Crash Dump Analysis Patterns (Part 44)

Friday, January 25th, 2008

Spiking Thread pattern includes normal threads running at PASSIVE_LEVEL or APC_LEVEL IRQL that can be preempted by any other higher priority thread. Therefore, spiking threads are not necessarily ones that were in RUNNING state when the memory dump was saved. They consumed much CPU and this is reflected in their User and Kernel time values. The pattern also includes threads running at DISPATCH_LEVEL and higher IRQL. These threads cannot be preempted by another thread so they usually remain in RUNNING state all the time unless they lower their IRQL. Some of them I’ve seen were trying to acquire a spinlock and I decided to create another more specialized pattern and call it Dispatch Level Spin. We would see it when a spinlock for some data structure wasn’t released or was corrupt and some thread tries to acquire it and enters endless spinning loop unless interrupted by higher IRQL interrupt. These infinite loops can also happen due to software defects in code running at dispatch level or higher IRQL.

Let’s look at one example. The following running thread was interrupted by keyboard interrupt apparently to save Manual Dump.
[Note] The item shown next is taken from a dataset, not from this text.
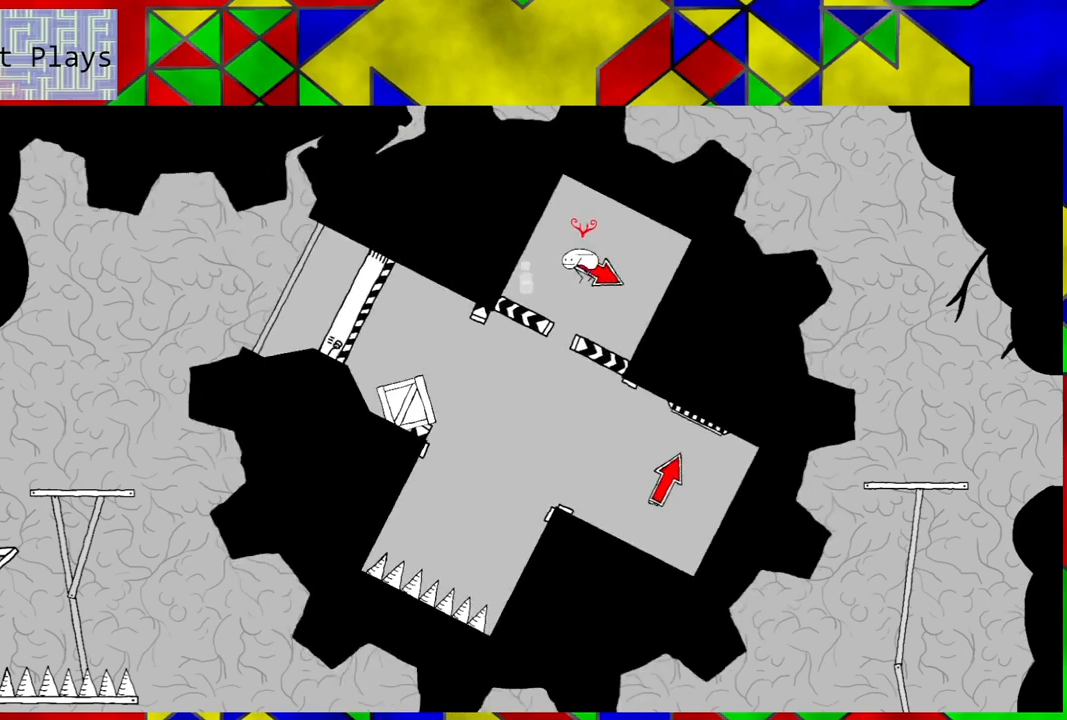
{"buttons": [], "left_stick": "center", "right_stick": "center", "events": []}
We see that it spent almost 11 minutes in kernel:

0: kd> !thread
THREAD 830c07c0  Cid 0588.0528  Teb: 7ffa3000 Win32Thread: e29546a8 RUNNING on processor 0
IRP List:
    86163008: (0006,01d8) Flags: 00000900  Mdl: 84f156c0
Not impersonating
DeviceMap                 e257b7c8
Owning Process            831ec608       Image:         MyApp.EXE
Wait Start TickCount      122850         Ticks: 40796 (0:00:10:37.437)
Context Switch Count      191                 LargeStack
UserTime                  00:00:00.000
KernelTime                00:10:37.406
Win32 Start Address MyApp!ThreadImpersonation (0×35f76821)
Start Address kernel32!BaseThreadStartThunk (0×7c810659)
Stack Init a07bf000 Current a07beca0 Base a07bf000 Limit a07bb000 Call 0
Priority 11 BasePriority 8 PriorityDecrement 2 DecrementCount 16
ChildEBP RetAddr
a07be0f8 f77777fa nt!KeBugCheckEx+0×1b
a07be114 f7777032 i8042prt!I8xProcessCrashDump+0×237
a07be15c 805448e5 i8042prt!I8042KeyboardInterruptService+0×21c
a07be15c 806e4a37 nt!KiInterruptDispatch+0×45 (FPO: [0,2] TrapFrame @ a07be180)
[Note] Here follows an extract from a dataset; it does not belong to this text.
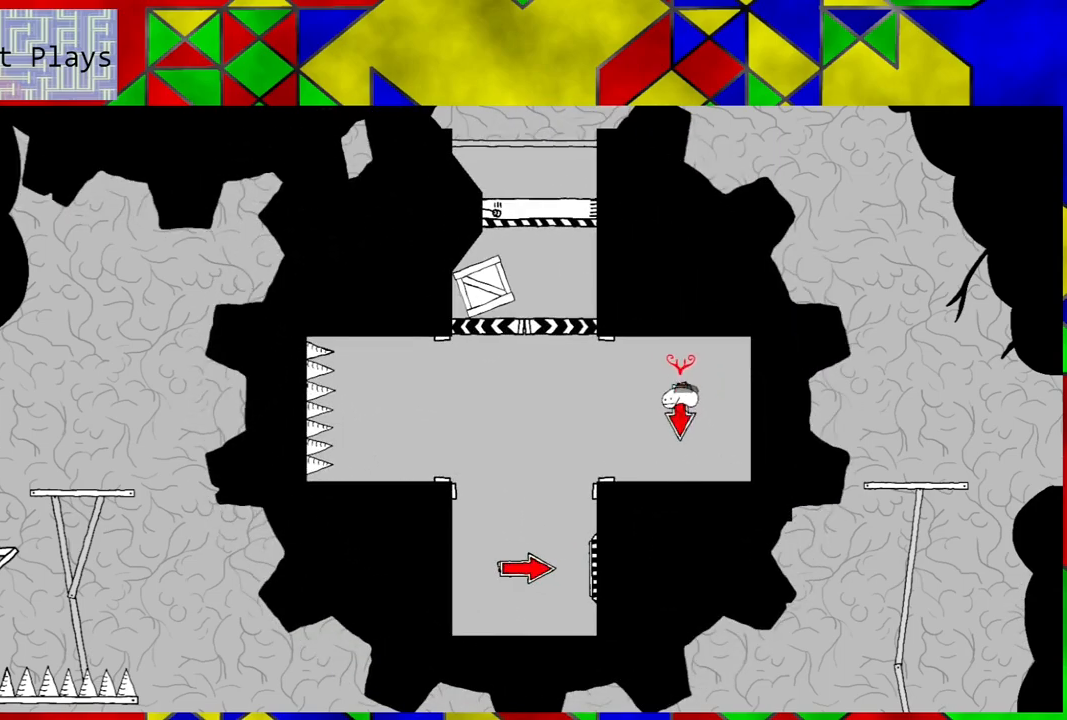
{"buttons": ["DPAD_LEFT"], "left_stick": "center", "right_stick": "center", "events": [[300, "DPAD_LEFT", "down"]]}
a07be220 a1342755 hal!KeAcquireInStackQueuedSpinLock+0×47
a07be220 a1342755 MyDriver!RcvData+0×98


To see the code and context we switch to the trap frame and disassemble the interrupted function:

1: kd> .trap a07be180
ErrCode = 00000000
eax=a07be200 ebx=a07be228 ecx=831dabf5 edx=a07beb94 esi=831d02a8 edi=831dabd8
eip=806e4a37 esp=a07be1f4 ebp=a07be220 iopl=0 nv up ei pl nz na po nc
cs=0008 ss=0010 ds=0000 es=0000 fs=0000 gs=0000 efl=00000202
hal!KeAcquireInStackQueuedSpinLock+0x47:
806e4a37 ebf3            jmp     hal!KeAcquireInStackQueuedSpinLock+0×3c (806e4a2c)

1: kd> uf hal!KeAcquireInStackQueuedSpinLock
hal!KeAcquireInStackQueuedSpinLock:
806e49f0 mov     eax,dword ptr ds:[FFFE0080h]
806e49f5 shr     eax,4
806e49f8 mov     al,byte ptr hal!HalpVectorToIRQL (806ef218)[eax]
806e49fe mov     dword ptr ds:[0FFFE0080h],41h
806e4a08 mov     byte ptr [edx+8],al
806e4a0b mov     dword ptr [edx+4],ecx
806e4a0e mov     dword ptr [edx],0
806e4a14 mov     eax,edx
806e4a16 xchg    edx,dword ptr [ecx]
806e4a18 cmp     edx,0
806e4a1b jne     hal!KeAcquireInStackQueuedSpinLock+0x34 (806e4a24)

hal!KeAcquireInStackQueuedSpinLock+0x2d:
806e4a1d or      ecx,2
806e4a20 mov     dword ptr [eax+4],ecx

hal!KeAcquireInStackQueuedSpinLock+0x33:
806e4a23 ret

hal!KeAcquireInStackQueuedSpinLock+0x34:
806e4a24 or      ecx,1
806e4a27 mov     dword ptr [eax+4],ecx
806e4a2a mov     dword ptr [edx],eax

hal!KeAcquireInStackQueuedSpinLock+0x3c:
806e4a2c test    dword ptr [eax+4],1
806e4a33 je      hal!KeAcquireInStackQueuedSpinLock+0×33 (806e4a23)

hal!KeAcquireInStackQueuedSpinLock+0x45:
806e4a35 pause
806e4a37 jmp     hal!KeAcquireInStackQueuedSpinLock+0×3c (806e4a2c)

JMP instruction transfers execution to the code that tests the first bit at [EAX+4] address. If it isn’t set it falls through to the same JMP instruction. We know the value of EAX from the trap frame so we can dereference that address:

1: kd> dyd eax+4 l1
           3          2          1          0
          10987654 32109876 54321098 76543210
          -------- -------- -------- --------
a07be204  10000011 00011101 10101011 11110101  831dabf5

The value is odd: the first leftmost bit is set. Therefore the code will loop indefinitely unless a different thread running on another processor clears that bit. However the second processor is idle:

0: kd> ~0s

0: kd> k
ChildEBP RetAddr
f794cd54 00000000 nt!KiIdleLoop+0x14

Seems we have a problem. We need to examine MyDriver.sys code to understand how it uses queued spinlocks.

Note: In addition to user-defined there are internal system queued spinlocks you can check by using !qlocks WinDbg command. 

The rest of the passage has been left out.